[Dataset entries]
════════════════
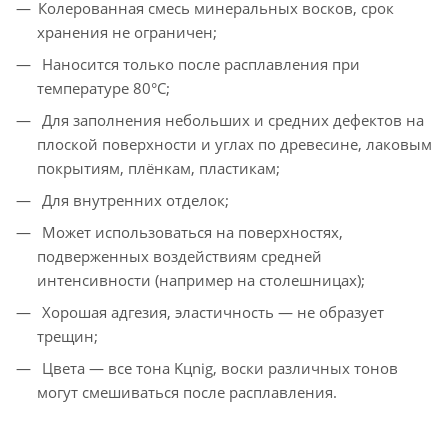
Колерованная смесь минеральных восков, срок
хранения не ограничен;
Наносится только после расплавления при
температуре 80°С;
Для заполнения небольших и средних дефектов на
плоской поверхности и углах по древесине, лаковым
покрытиям, плёнкам, пластикам;
Для внутренних отделок;
Может использоваться на поверхностях,
подверженных воздействиям средней
интенсивности (например на столешницах);
Хорошая адгезия, эластичность — не образует
трещин;
Цвета — все тона Kцnig, воски различных тонов
могут смешиваться после расплавления.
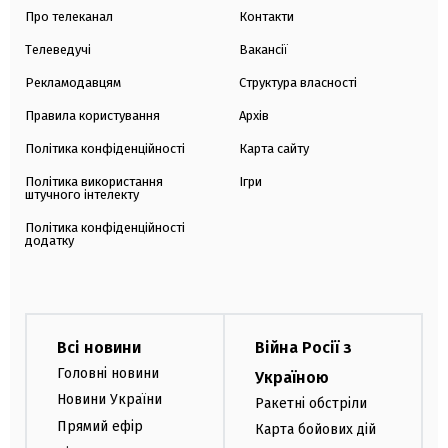
Про телеканал
Контакти
Телеведучі
Вакансії
Рекламодавцям
Структура власності
Правила користування
Архів
Політика конфіденційності
Карта сайту
Політика використання
Ігри
штучного інтелекту
Політика конфіденційності
додатку
Всі новини
Війна Росії з
Головні новини
Україною
Новини України
Ракетні обстріли
Прямий ефір
Карта бойових дій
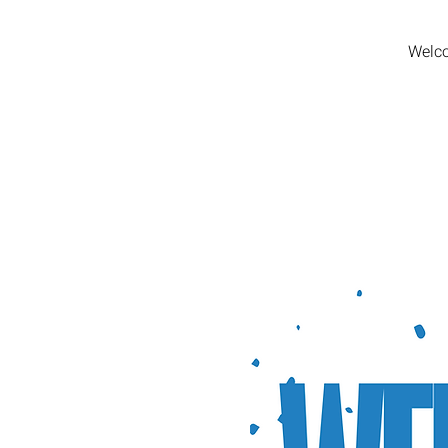
Welco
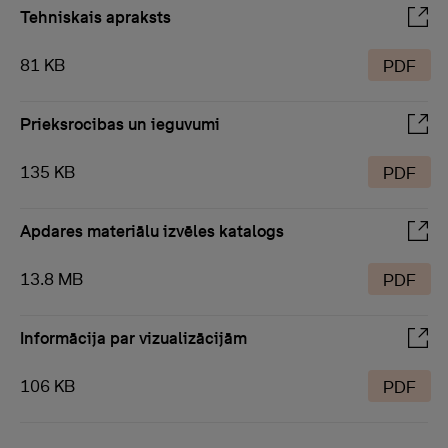
Tehniskais apraksts
81 KB
PDF
Prieksrocibas un ieguvumi
135 KB
PDF
Apdares materiālu izvēles katalogs
13.8 MB
PDF
Informācija par vizualizācijām
106 KB
PDF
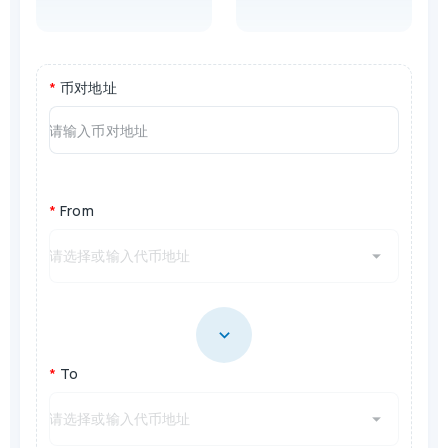
*
币对地址
*
From
*
To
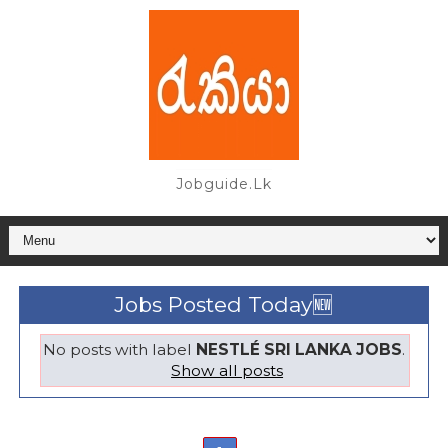
Jobguide.lk
Jobs Posted Today🆕
No posts with label
NESTLÉ SRI LANKA JOBS
.
Show all posts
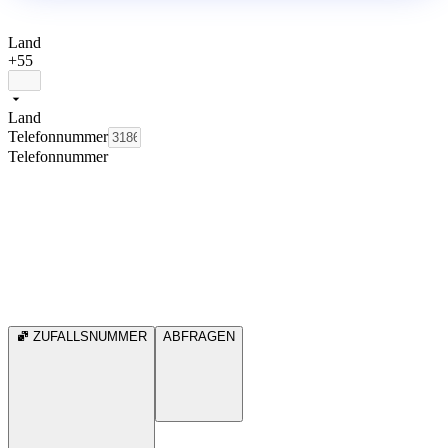
Land
+55
Land
Telefonnummer
Telefonnummer
ZUFALLSNUMMER
ABFRAGEN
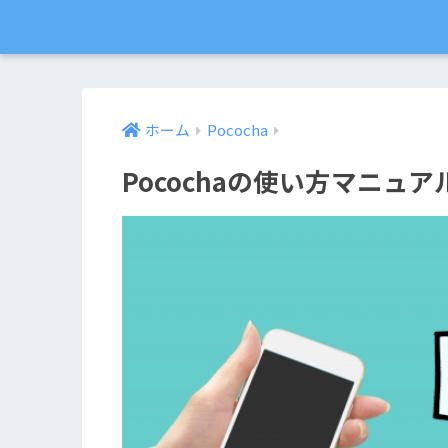
ホーム
Pococha
Pocochaの使い方マニュア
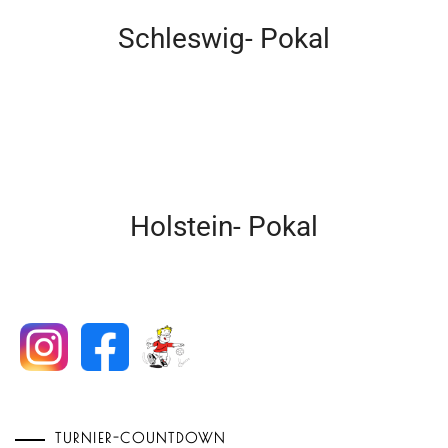
Schleswig- Pokal
Holstein- Pokal
TURNIER-COUNTDOWN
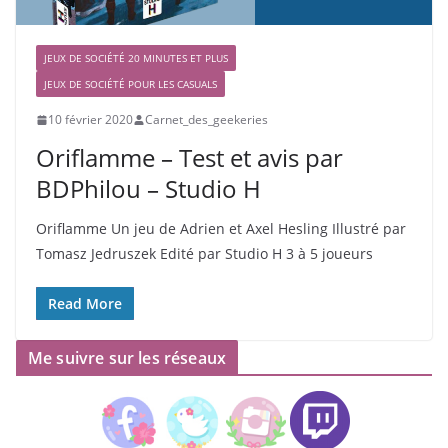
JEUX DE SOCIÉTÉ 20 MINUTES ET PLUS
JEUX DE SOCIÉTÉ POUR LES CASUALS
10 février 2020
Carnet_des_geekeries
Oriflamme – Test et avis par
BDPhilou – Studio H
Oriflamme Un jeu de Adrien et Axel Hesling Illustré par
Tomasz Jedruszek Edité par Studio H 3 à 5 joueurs
Read More
Me suivre sur les réseaux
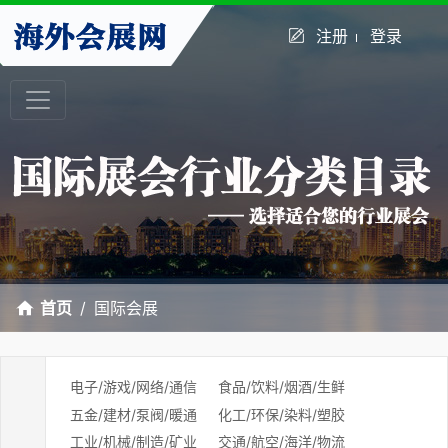
注册
登录
首页
国际会展
电子/游戏/网络/通信
食品/饮料/烟酒/生鲜
五金/建材/泵阀/暖通
化工/环保/染料/塑胶
工业/机械/制造/矿业
交通/航空/海洋/物流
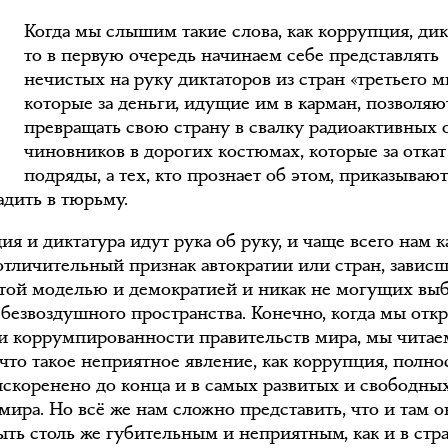
З
Когда мы слышим такие слова, как коррупция, дик
то в первую очередь начинаем себе представлять
нечистых на руку диктаторов из стран «третьего м
которые за деньги, идущие им в карман, позволяю
превращать свою страну в свалку радиоактивных 
чиновников в дорогих костюмах, которые за откат
подряды, а тех, кто прознает об этом, приказываю
адить в тюрьму.
я и диктатура идут рука об руку, и чаще всего нам к
 отличительный признак автократии или стран, завис
той моделью и демократией и никак не могущих выб
о безвоздушного пространства. Конечно, когда мы отк
и коррумпированности правительств мира, мы читае
 что такое неприятное явление, как коррупция, полн
искоренено до конца и в самых развитых и свободны
мира. Но всё же нам сложно представить, что и там о
ыть столь же губительным и неприятным, как и в стр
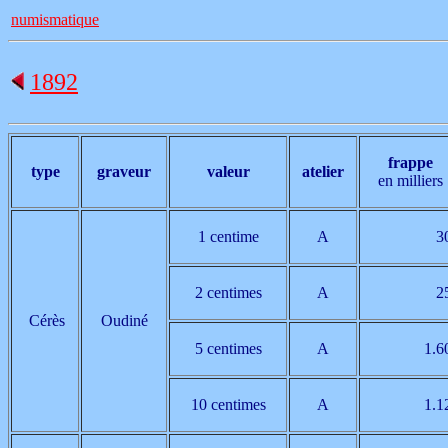
numismatique
1892
frappe
type
graveur
valeur
atelier
en milliers
1 centime
A
3
2 centimes
A
2
Cérès
Oudiné
5 centimes
A
1.6
10 centimes
A
1.1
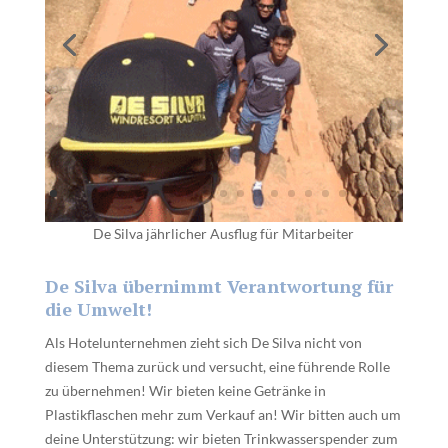
De Silva jährlicher Ausflug für Mitarbeiter
De Silva übernimmt Verantwortung für
die Umwelt!
Als Hotelunternehmen zieht sich De Silva nicht von
diesem Thema zurück und versucht, eine führende Rolle
zu übernehmen!
Wir bieten keine Getränke in
Plastikflaschen mehr zum Verkauf an!
Wir bitten auch um
deine Unterstützung: wir bieten Trinkwasserspender zum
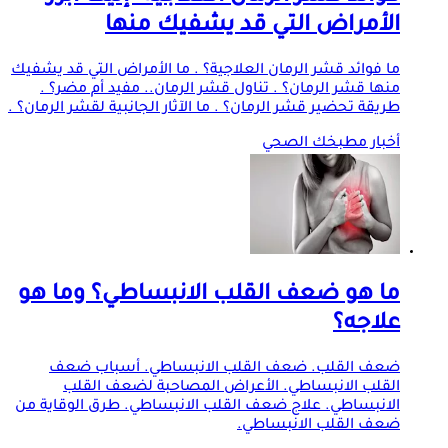
الأمراض التي قد يشفيك منها
ما فوائد قشر الرمان العلاجية؟ . ما الأمراض التي قد يشفيك
منها قشر الرمان؟ . تناول قشر الرمان.. مفيد أم مضر؟ .
طريقة تحضير قشر الرمان؟ . ما الآثار الجانبية لقشر الرمان؟ .
أخبار مطبخك الصحي
ما هو ضعف القلب الانبساطي؟ وما هو
علاجه؟
ضعف القلب. ضعف القلب الانبساطي. أسباب ضعف
القلب الانبساطي. الأعراض المصاحبة لضعف القلب
الانبساطي. علاج ضعف القلب الانبساطي. طرق الوقاية من
ضعف القلب الانبساطي.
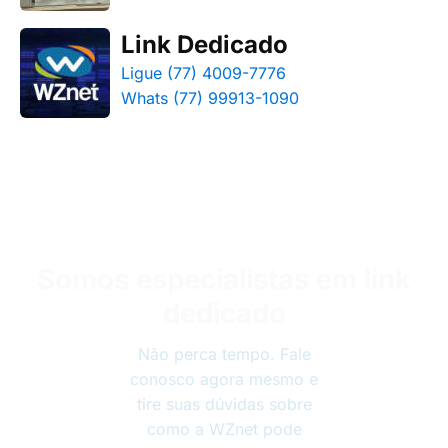
Link Dedicado
Ligue (77) 4009-7776
Whats (77) 99913-1090
Somos especialistas em link
dedicado
Não perca tempo. Fale
conosco agora mesmo e
tire suas dúvidas sobre
como a WZnet pode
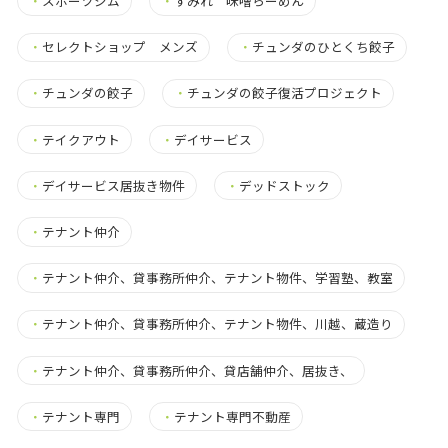
・
スポーツジム
・
すみれ 味噌らーめん
・
セレクトショップ メンズ
・
チュンダのひとくち餃子
・
チュンダの餃子
・
チュンダの餃子復活プロジェクト
・
テイクアウト
・
デイサービス
・
デイサービス居抜き物件
・
デッドストック
・
テナント仲介
・
テナント仲介、貸事務所仲介、テナント物件、学習塾、教室
・
テナント仲介、貸事務所仲介、テナント物件、川越、蔵造り
・
テナント仲介、貸事務所仲介、貸店舗仲介、居抜き、
・
テナント専門
・
テナント専門不動産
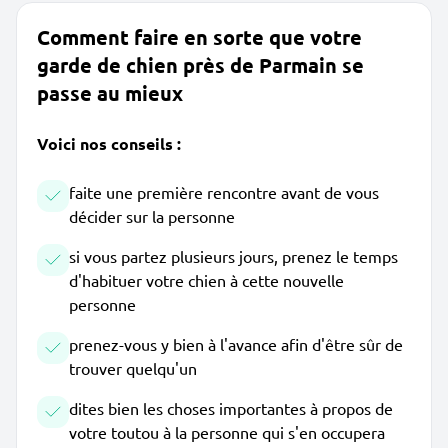
Comment faire en sorte que votre
garde de chien près de Parmain se
passe au mieux
Voici nos conseils :
faite une première rencontre avant de vous
décider sur la personne
si vous partez plusieurs jours, prenez le temps
d'habituer votre chien à cette nouvelle
personne
prenez-vous y bien à l'avance afin d'être sûr de
trouver quelqu'un
dites bien les choses importantes à propos de
votre toutou à la personne qui s'en occupera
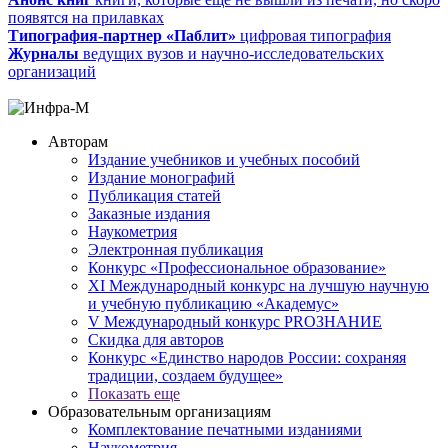
появятся на прилавках
Типография-партнер «Паблит»
цифровая типография
Журналы
ведущих вузов и научно-исследовательских
организаций
Авторам
Издание учебников и учебных пособий
Издание монографий
Публикация статей
Заказные издания
Наукометрия
Электронная публикация
Конкурс «Профессиональное образование»
XI Международный конкурс на лучшую научную
и учебную публикацию «Академус»
V Международный конкурс PROЗНАНИЕ
Скидка для авторов
Конкурс «Единство народов России: сохраняя
традиции, создаем будущее»
Показать еще
Образовательным организациям
Комплектование печатными изданиями
Наукометрия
════════════════
Exercise description
Taking the lines above, repeat exactly those from the line that contains "цифровая типография" through the line that contains "народов России: сохраняя", and both of those lines as well. Include nothing else.

Task output
цифровая типография
Журналы
ведущих вузов и научно-исследовательских
организаций
Авторам
Издание учебников и учебных пособий
Издание монографий
Публикация статей
Заказные издания
Наукометрия
Электронная публикация
Конкурс «Профессиональное образование»
XI Международный конкурс на лучшую научную
и учебную публикацию «Академус»
V Международный конкурс PROЗНАНИЕ
Скидка для авторов
Конкурс «Единство народов России: сохраняя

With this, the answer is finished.